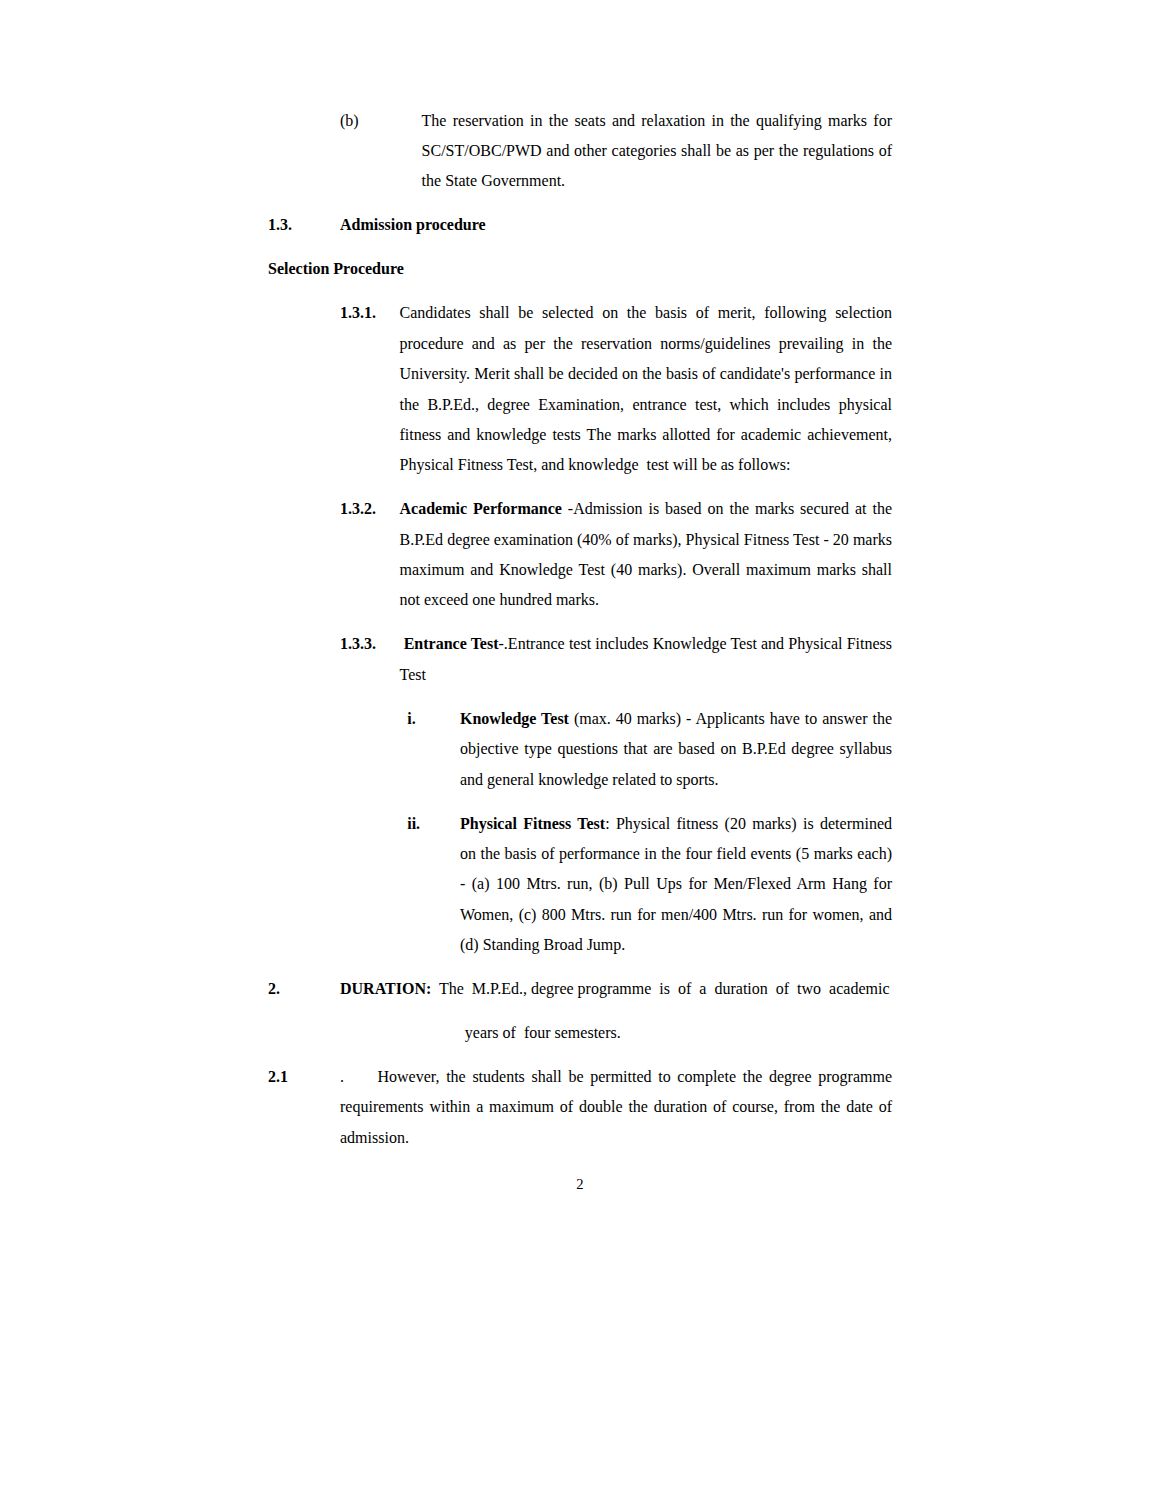(b) The reservation in the seats and relaxation in the qualifying marks for SC/ST/OBC/PWD and other categories shall be as per the regulations of the State Government.
1.3. Admission procedure
Selection Procedure
1.3.1. Candidates shall be selected on the basis of merit, following selection procedure and as per the reservation norms/guidelines prevailing in the University. Merit shall be decided on the basis of candidate's performance in the B.P.Ed., degree Examination, entrance test, which includes physical fitness and knowledge tests The marks allotted for academic achievement, Physical Fitness Test, and knowledge test will be as follows:
1.3.2. Academic Performance -Admission is based on the marks secured at the B.P.Ed degree examination (40% of marks), Physical Fitness Test - 20 marks maximum and Knowledge Test (40 marks). Overall maximum marks shall not exceed one hundred marks.
1.3.3. Entrance Test-.Entrance test includes Knowledge Test and Physical Fitness Test
i. Knowledge Test (max. 40 marks) - Applicants have to answer the objective type questions that are based on B.P.Ed degree syllabus and general knowledge related to sports.
ii. Physical Fitness Test: Physical fitness (20 marks) is determined on the basis of performance in the four field events (5 marks each) - (a) 100 Mtrs. run, (b) Pull Ups for Men/Flexed Arm Hang for Women, (c) 800 Mtrs. run for men/400 Mtrs. run for women, and (d) Standing Broad Jump.
2. DURATION: The M.P.Ed., degree programme is of a duration of two academic
years of four semesters.
2.1. However, the students shall be permitted to complete the degree programme requirements within a maximum of double the duration of course, from the date of admission.
2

+++

#### [EXERCISE AIM]
None of the pictures should appear; the rest of the entries must be reproduced exactly.

#### [YOUR SOLUTION]
(b) The reservation in the seats and relaxation in the qualifying marks for SC/ST/OBC/PWD and other categories shall be as per the regulations of the State Government.
1.3. Admission procedure
Selection Procedure
1.3.1. Candidates shall be selected on the basis of merit, following selection procedure and as per the reservation norms/guidelines prevailing in the University. Merit shall be decided on the basis of candidate's performance in the B.P.Ed., degree Examination, entrance test, which includes physical fitness and knowledge tests The marks allotted for academic achievement, Physical Fitness Test, and knowledge test will be as follows:
1.3.2. Academic Performance -Admission is based on the marks secured at the B.P.Ed degree examination (40% of marks), Physical Fitness Test - 20 marks maximum and Knowledge Test (40 marks). Overall maximum marks shall not exceed one hundred marks.
1.3.3. Entrance Test-.Entrance test includes Knowledge Test and Physical Fitness Test
i. Knowledge Test (max. 40 marks) - Applicants have to answer the objective type questions that are based on B.P.Ed degree syllabus and general knowledge related to sports.
ii. Physical Fitness Test: Physical fitness (20 marks) is determined on the basis of performance in the four field events (5 marks each) - (a) 100 Mtrs. run, (b) Pull Ups for Men/Flexed Arm Hang for Women, (c) 800 Mtrs. run for men/400 Mtrs. run for women, and (d) Standing Broad Jump.
2. DURATION: The M.P.Ed., degree programme is of a duration of two academic
years of four semesters.
2.1. However, the students shall be permitted to complete the degree programme requirements within a maximum of double the duration of course, from the date of admission.
2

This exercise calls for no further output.